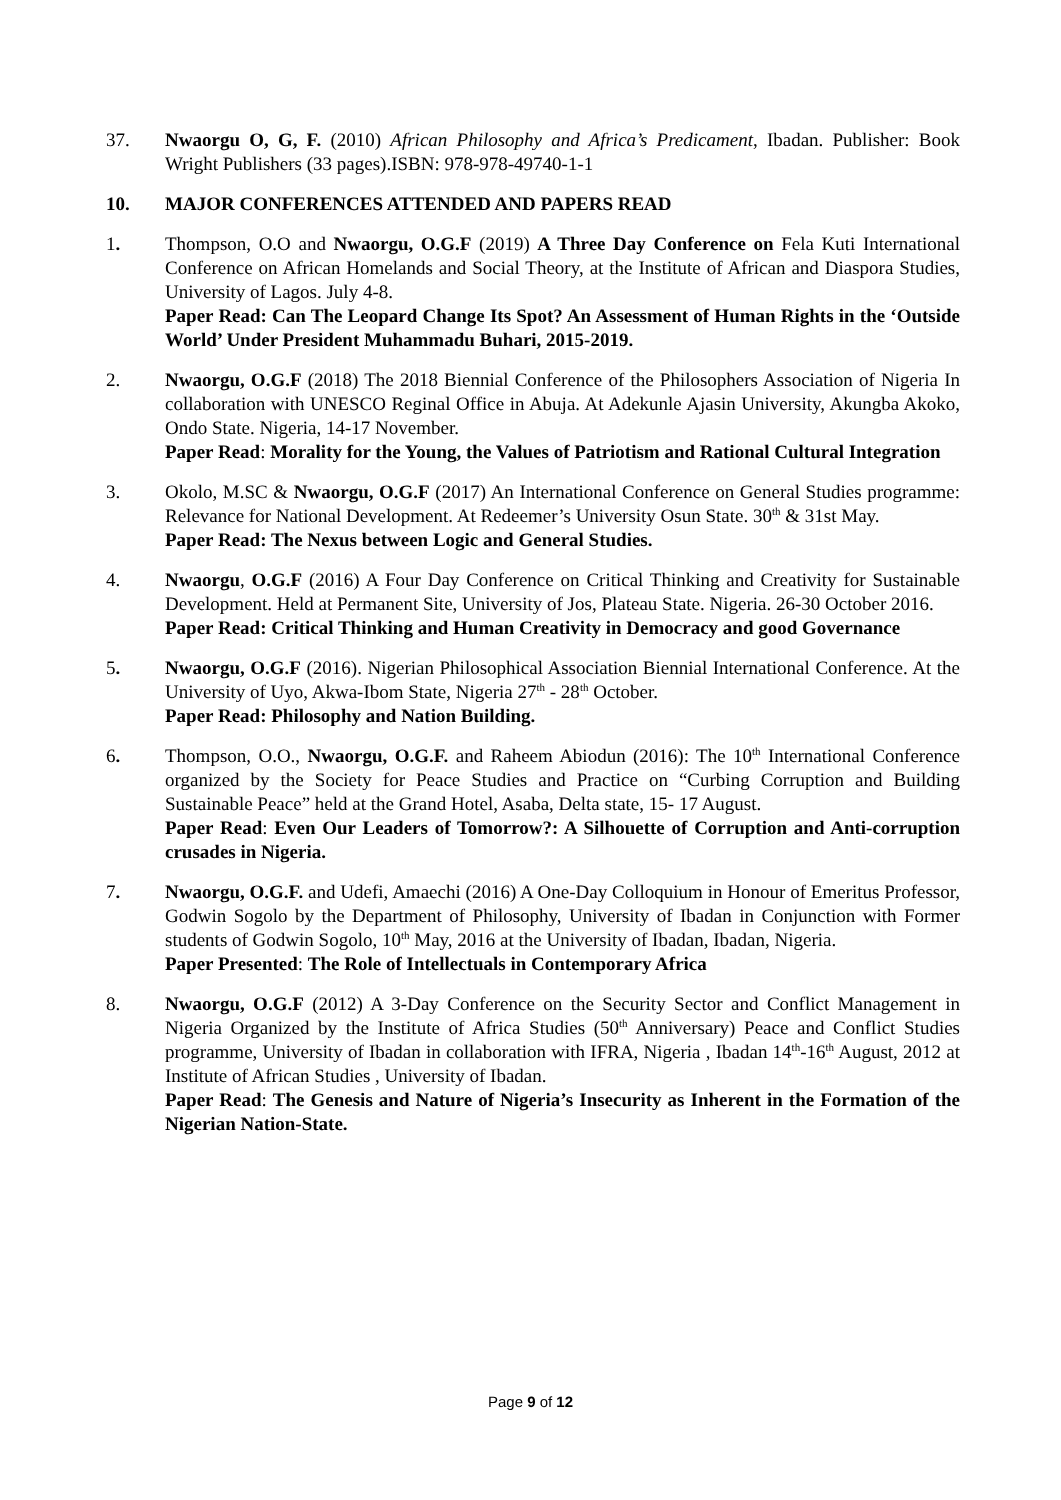37. Nwaorgu O, G, F. (2010) African Philosophy and Africa’s Predicament, Ibadan. Publisher: Book Wright Publishers (33 pages).ISBN: 978-978-49740-1-1
10. MAJOR CONFERENCES ATTENDED AND PAPERS READ
1. Thompson, O.O and Nwaorgu, O.G.F (2019) A Three Day Conference on Fela Kuti International Conference on African Homelands and Social Theory, at the Institute of African and Diaspora Studies, University of Lagos. July 4-8.
Paper Read: Can The Leopard Change Its Spot? An Assessment of Human Rights in the ‘Outside World’ Under President Muhammadu Buhari, 2015-2019.
2. Nwaorgu, O.G.F (2018) The 2018 Biennial Conference of the Philosophers Association of Nigeria In collaboration with UNESCO Reginal Office in Abuja. At Adekunle Ajasin University, Akungba Akoko, Ondo State. Nigeria, 14-17 November.
Paper Read: Morality for the Young, the Values of Patriotism and Rational Cultural Integration
3. Okolo, M.SC & Nwaorgu, O.G.F (2017) An International Conference on General Studies programme: Relevance for National Development. At Redeemer’s University Osun State. 30<sup>th</sup> & 31st May.
Paper Read: The Nexus between Logic and General Studies.
4. Nwaorgu, O.G.F (2016) A Four Day Conference on Critical Thinking and Creativity for Sustainable Development. Held at Permanent Site, University of Jos, Plateau State. Nigeria. 26-30 October 2016.
Paper Read: Critical Thinking and Human Creativity in Democracy and good Governance
5. Nwaorgu, O.G.F (2016). Nigerian Philosophical Association Biennial International Conference. At the University of Uyo, Akwa-Ibom State, Nigeria 27<sup>th</sup> - 28<sup>th</sup> October.
Paper Read: Philosophy and Nation Building.
6. Thompson, O.O., Nwaorgu, O.G.F. and Raheem Abiodun (2016): The 10<sup>th</sup> International Conference organized by the Society for Peace Studies and Practice on “Curbing Corruption and Building Sustainable Peace” held at the Grand Hotel, Asaba, Delta state, 15- 17 August.
Paper Read: Even Our Leaders of Tomorrow?: A Silhouette of Corruption and Anti-corruption crusades in Nigeria.
7. Nwaorgu, O.G.F. and Udefi, Amaechi (2016) A One-Day Colloquium in Honour of Emeritus Professor, Godwin Sogolo by the Department of Philosophy, University of Ibadan in Conjunction with Former students of Godwin Sogolo, 10<sup>th</sup> May, 2016 at the University of Ibadan, Ibadan, Nigeria.
Paper Presented: The Role of Intellectuals in Contemporary Africa
8. Nwaorgu, O.G.F (2012) A 3-Day Conference on the Security Sector and Conflict Management in Nigeria Organized by the Institute of Africa Studies (50<sup>th</sup> Anniversary) Peace and Conflict Studies programme, University of Ibadan in collaboration with IFRA, Nigeria , Ibadan 14<sup>th</sup>-16<sup>th</sup> August, 2012 at Institute of African Studies , University of Ibadan.
Paper Read: The Genesis and Nature of Nigeria’s Insecurity as Inherent in the Formation of the Nigerian Nation-State.
Page 9 of 12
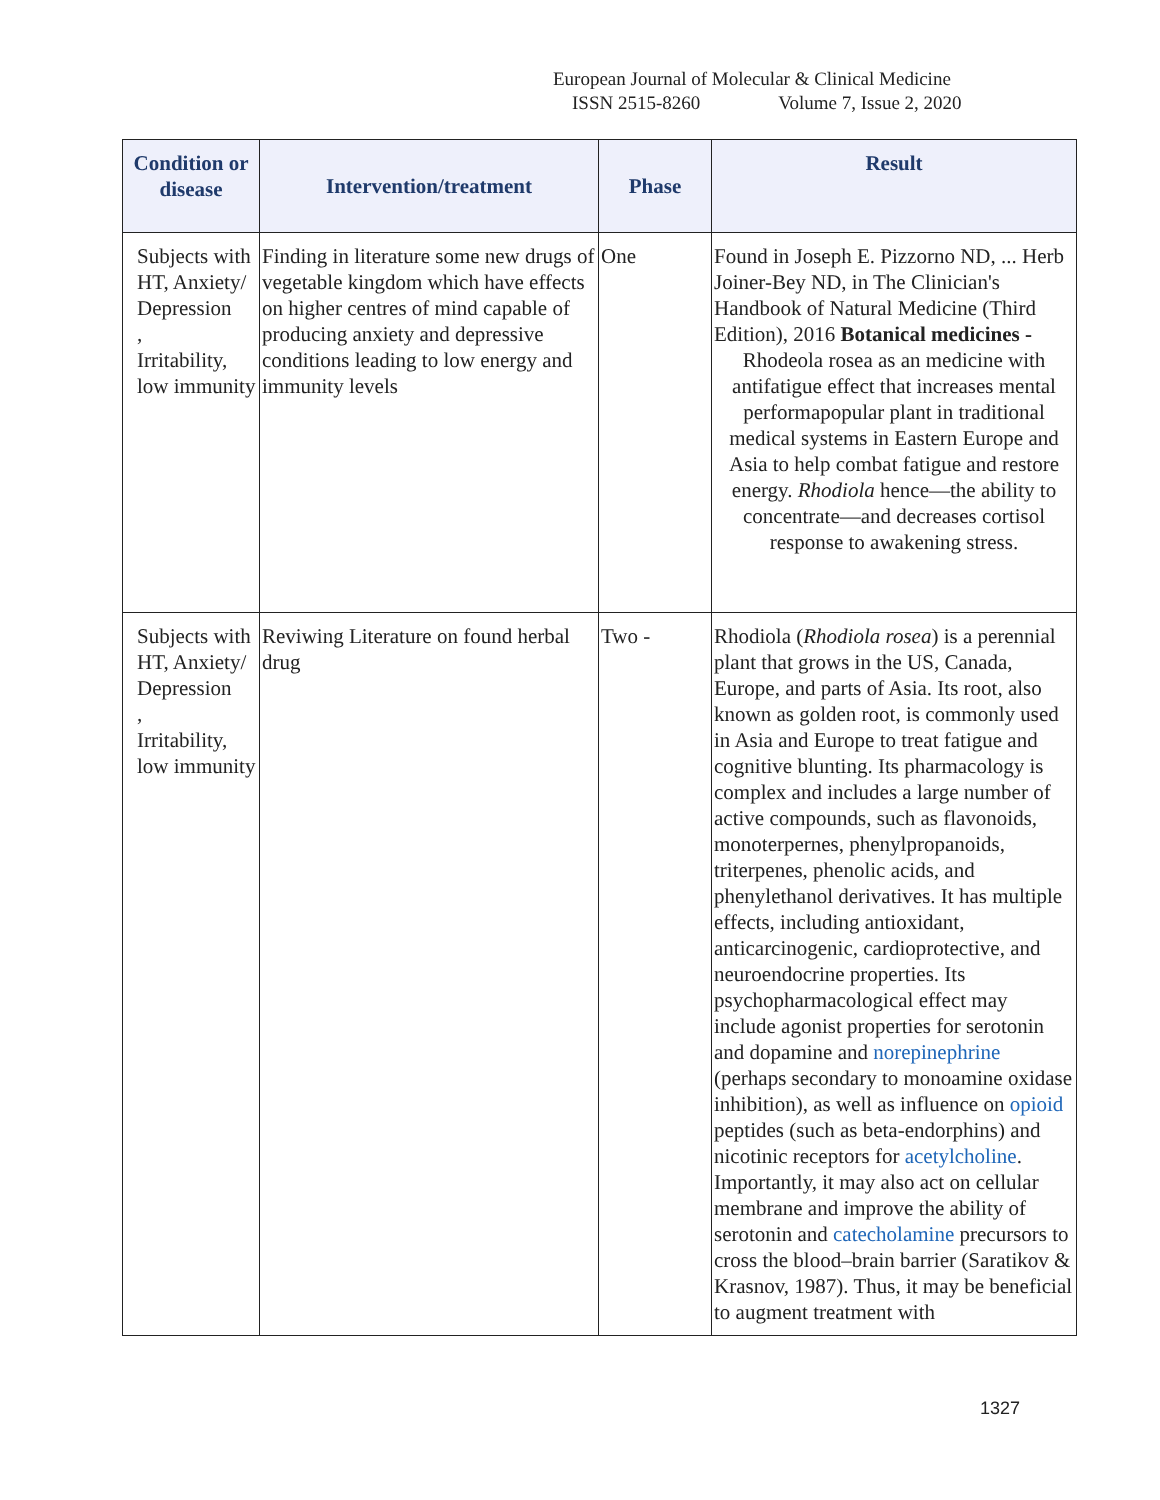European Journal of Molecular & Clinical Medicine
ISSN 2515-8260 Volume 7, Issue 2, 2020
| Condition or disease | Intervention/treatment | Phase | Result |
| --- | --- | --- | --- |
| Subjects with HT, Anxiety/ Depression , Irritability, low immunity | Finding in literature some new drugs of vegetable kingdom which have effects on higher centres of mind capable of producing anxiety and depressive conditions leading to low energy and immunity levels | One | Found in Joseph E. Pizzorno ND, ... Herb Joiner-Bey ND, in The Clinician's Handbook of Natural Medicine (Third Edition), 2016 Botanical medicines - Rhodeola rosea as an medicine with antifatigue effect that increases mental performapopular plant in traditional medical systems in Eastern Europe and Asia to help combat fatigue and restore energy. Rhodiola hence—the ability to concentrate—and decreases cortisol response to awakening stress. |
| Subjects with HT, Anxiety/ Depression , Irritability, low immunity | Reviwing Literature on found herbal drug | Two - | Rhodiola ( Rhodiola rosea ) is a perennial plant that grows in the US, Canada, Europe, and parts of Asia. Its root, also known as golden root, is commonly used in Asia and Europe to treat fatigue and cognitive blunting. Its pharmacology is complex and includes a large number of active compounds, such as flavonoids, monoterpernes, phenylpropanoids, triterpenes, phenolic acids, and phenylethanol derivatives. It has multiple effects, including antioxidant, anticarcinogenic, cardioprotective, and neuroendocrine properties. Its psychopharmacological effect may include agonist properties for serotonin and dopamine and norepinephrine (perhaps secondary to monoamine oxidase inhibition), as well as influence on opioid peptides (such as beta-endorphins) and nicotinic receptors for acetylcholine . Importantly, it may also act on cellular membrane and improve the ability of serotonin and catecholamine precursors to cross the blood–brain barrier (Saratikov & Krasnov, 1987). Thus, it may be beneficial to augment treatment with |
1327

+-------+

# [What is required]
This exercise calls for the complete listing, returned exactly and without images.

# [Solution for this task]
37. Nwaorgu O, G, F. (2010) African Philosophy and Africa’s Predicament, Ibadan. Publisher: Book Wright Publishers (33 pages).ISBN: 978-978-49740-1-1
10. MAJOR CONFERENCES ATTENDED AND PAPERS READ
1. Thompson, O.O and Nwaorgu, O.G.F (2019) A Three Day Conference on Fela Kuti International Conference on African Homelands and Social Theory, at the Institute of African and Diaspora Studies, University of Lagos. July 4-8.
Paper Read: Can The Leopard Change Its Spot? An Assessment of Human Rights in the ‘Outside World’ Under President Muhammadu Buhari, 2015-2019.
2. Nwaorgu, O.G.F (2018) The 2018 Biennial Conference of the Philosophers Association of Nigeria In collaboration with UNESCO Reginal Office in Abuja. At Adekunle Ajasin University, Akungba Akoko, Ondo State. Nigeria, 14-17 November.
Paper Read: Morality for the Young, the Values of Patriotism and Rational Cultural Integration
3. Okolo, M.SC & Nwaorgu, O.G.F (2017) An International Conference on General Studies programme: Relevance for National Development. At Redeemer’s University Osun State. 30<sup>th</sup> & 31st May.
Paper Read: The Nexus between Logic and General Studies.
4. Nwaorgu, O.G.F (2016) A Four Day Conference on Critical Thinking and Creativity for Sustainable Development. Held at Permanent Site, University of Jos, Plateau State. Nigeria. 26-30 October 2016.
Paper Read: Critical Thinking and Human Creativity in Democracy and good Governance
5. Nwaorgu, O.G.F (2016). Nigerian Philosophical Association Biennial International Conference. At the University of Uyo, Akwa-Ibom State, Nigeria 27<sup>th</sup> - 28<sup>th</sup> October.
Paper Read: Philosophy and Nation Building.
6. Thompson, O.O., Nwaorgu, O.G.F. and Raheem Abiodun (2016): The 10<sup>th</sup> International Conference organized by the Society for Peace Studies and Practice on “Curbing Corruption and Building Sustainable Peace” held at the Grand Hotel, Asaba, Delta state, 15- 17 August.
Paper Read: Even Our Leaders of Tomorrow?: A Silhouette of Corruption and Anti-corruption crusades in Nigeria.
7. Nwaorgu, O.G.F. and Udefi, Amaechi (2016) A One-Day Colloquium in Honour of Emeritus Professor, Godwin Sogolo by the Department of Philosophy, University of Ibadan in Conjunction with Former students of Godwin Sogolo, 10<sup>th</sup> May, 2016 at the University of Ibadan, Ibadan, Nigeria.
Paper Presented: The Role of Intellectuals in Contemporary Africa
8. Nwaorgu, O.G.F (2012) A 3-Day Conference on the Security Sector and Conflict Management in Nigeria Organized by the Institute of Africa Studies (50<sup>th</sup> Anniversary) Peace and Conflict Studies programme, University of Ibadan in collaboration with IFRA, Nigeria , Ibadan 14<sup>th</sup>-16<sup>th</sup> August, 2012 at Institute of African Studies , University of Ibadan.
Paper Read: The Genesis and Nature of Nigeria’s Insecurity as Inherent in the Formation of the Nigerian Nation-State.
Page 9 of 12
European Journal of Molecular & Clinical Medicine
ISSN 2515-8260 Volume 7, Issue 2, 2020
| Condition or disease | Intervention/treatment | Phase | Result |
| --- | --- | --- | --- |
| Subjects with HT, Anxiety/ Depression , Irritability, low immunity | Finding in literature some new drugs of vegetable kingdom which have effects on higher centres of mind capable of producing anxiety and depressive conditions leading to low energy and immunity levels | One | Found in Joseph E. Pizzorno ND, ... Herb Joiner-Bey ND, in The Clinician's Handbook of Natural Medicine (Third Edition), 2016 Botanical medicines - Rhodeola rosea as an medicine with antifatigue effect that increases mental performapopular plant in traditional medical systems in Eastern Europe and Asia to help combat fatigue and restore energy. Rhodiola hence—the ability to concentrate—and decreases cortisol response to awakening stress. |
| Subjects with HT, Anxiety/ Depression , Irritability, low immunity | Reviwing Literature on found herbal drug | Two - | Rhodiola ( Rhodiola rosea ) is a perennial plant that grows in the US, Canada, Europe, and parts of Asia. Its root, also known as golden root, is commonly used in Asia and Europe to treat fatigue and cognitive blunting. Its pharmacology is complex and includes a large number of active compounds, such as flavonoids, monoterpernes, phenylpropanoids, triterpenes, phenolic acids, and phenylethanol derivatives. It has multiple effects, including antioxidant, anticarcinogenic, cardioprotective, and neuroendocrine properties. Its psychopharmacological effect may include agonist properties for serotonin and dopamine and norepinephrine (perhaps secondary to monoamine oxidase inhibition), as well as influence on opioid peptides (such as beta-endorphins) and nicotinic receptors for acetylcholine . Importantly, it may also act on cellular membrane and improve the ability of serotonin and catecholamine precursors to cross the blood–brain barrier (Saratikov & Krasnov, 1987). Thus, it may be beneficial to augment treatment with |
1327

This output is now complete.